▸ Exercise
Lines with the word "knee" in them must be copied from the records below.

Stored entries:
_ _ _ _

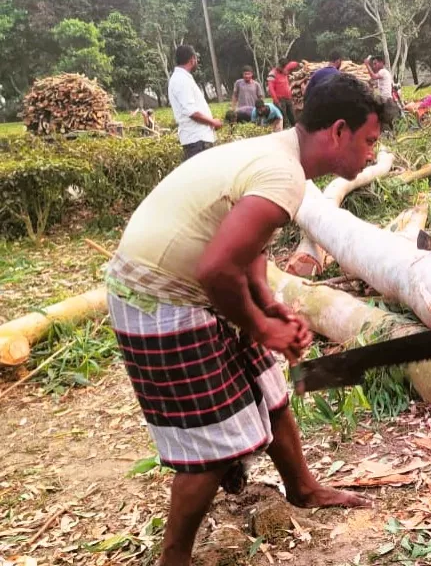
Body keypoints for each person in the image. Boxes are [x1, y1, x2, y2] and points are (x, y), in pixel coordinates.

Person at [105, 73, 391, 566]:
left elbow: (243, 248)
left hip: (193, 287)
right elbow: (216, 268)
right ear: (338, 131)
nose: (370, 155)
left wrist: (263, 299)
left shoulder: (282, 156)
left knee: (269, 387)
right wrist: (260, 326)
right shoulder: (282, 173)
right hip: (158, 296)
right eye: (369, 142)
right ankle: (172, 559)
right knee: (212, 442)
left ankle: (302, 487)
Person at [168, 45, 221, 160]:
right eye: (196, 58)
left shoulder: (182, 78)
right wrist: (213, 122)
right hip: (197, 141)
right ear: (192, 59)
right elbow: (192, 112)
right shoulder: (181, 80)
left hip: (198, 139)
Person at [267, 59, 300, 127]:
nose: (282, 69)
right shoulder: (272, 74)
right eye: (281, 67)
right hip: (280, 99)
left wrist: (299, 63)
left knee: (292, 116)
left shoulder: (285, 70)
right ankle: (283, 131)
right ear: (278, 65)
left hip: (288, 98)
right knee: (282, 117)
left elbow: (293, 63)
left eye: (284, 67)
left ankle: (294, 129)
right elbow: (271, 89)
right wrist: (276, 101)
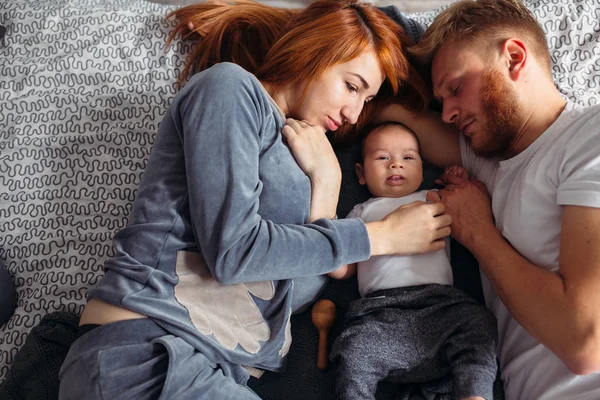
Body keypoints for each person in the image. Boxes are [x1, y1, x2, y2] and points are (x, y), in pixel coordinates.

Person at [57, 1, 453, 399]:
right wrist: (378, 237)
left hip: (213, 370)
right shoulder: (230, 89)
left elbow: (297, 266)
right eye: (351, 86)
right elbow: (233, 253)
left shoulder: (312, 158)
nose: (353, 113)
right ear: (313, 51)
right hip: (149, 353)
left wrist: (328, 183)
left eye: (366, 101)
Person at [377, 0, 600, 398]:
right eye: (441, 99)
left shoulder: (589, 139)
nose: (446, 113)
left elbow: (586, 342)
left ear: (514, 57)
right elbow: (401, 117)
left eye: (456, 88)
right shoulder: (489, 160)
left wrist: (478, 232)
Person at [327, 122, 497, 400]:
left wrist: (458, 183)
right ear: (360, 173)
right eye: (383, 158)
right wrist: (330, 242)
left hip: (442, 308)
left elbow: (472, 215)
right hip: (380, 316)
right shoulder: (359, 213)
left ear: (422, 167)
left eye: (408, 158)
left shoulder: (434, 200)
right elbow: (345, 269)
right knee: (353, 348)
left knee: (478, 323)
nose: (396, 165)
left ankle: (473, 394)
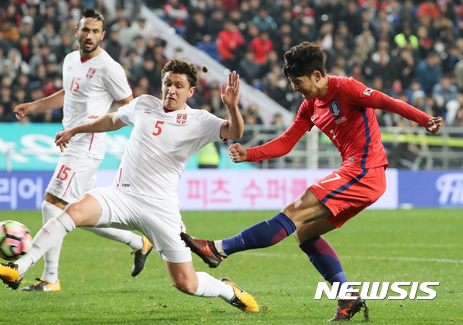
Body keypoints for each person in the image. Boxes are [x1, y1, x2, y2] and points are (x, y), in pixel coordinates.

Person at [180, 42, 443, 321]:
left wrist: (425, 119)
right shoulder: (310, 106)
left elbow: (386, 101)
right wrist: (249, 154)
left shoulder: (346, 88)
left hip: (365, 170)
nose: (295, 88)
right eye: (292, 82)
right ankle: (347, 295)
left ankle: (218, 249)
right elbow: (286, 142)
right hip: (358, 174)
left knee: (293, 211)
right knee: (303, 232)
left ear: (317, 75)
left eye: (298, 82)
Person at [0, 59, 259, 312]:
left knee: (186, 284)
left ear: (190, 91)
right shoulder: (144, 104)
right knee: (71, 211)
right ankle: (18, 268)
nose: (171, 90)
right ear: (162, 84)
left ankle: (227, 290)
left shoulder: (199, 120)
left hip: (160, 208)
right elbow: (112, 120)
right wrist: (74, 130)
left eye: (179, 86)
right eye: (168, 83)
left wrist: (232, 106)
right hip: (122, 195)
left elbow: (234, 132)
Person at [12, 8, 153, 292]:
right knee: (82, 215)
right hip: (71, 142)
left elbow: (129, 105)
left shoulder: (109, 67)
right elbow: (68, 94)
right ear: (76, 32)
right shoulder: (69, 60)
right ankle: (139, 242)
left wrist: (95, 122)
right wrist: (33, 106)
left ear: (103, 35)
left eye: (95, 31)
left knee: (51, 204)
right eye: (85, 30)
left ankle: (49, 278)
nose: (89, 35)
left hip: (87, 143)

_ _ _ _

▸ Answer to this task
left knee: (269, 387)
right knee: (212, 442)
left knee: (292, 116)
right knee: (282, 117)
right knee: (353, 348)
left knee: (478, 323)
left knee: (293, 211)
right knee: (303, 232)
left knee: (186, 284)
right knee: (71, 211)
right knee: (82, 215)
left knee: (51, 204)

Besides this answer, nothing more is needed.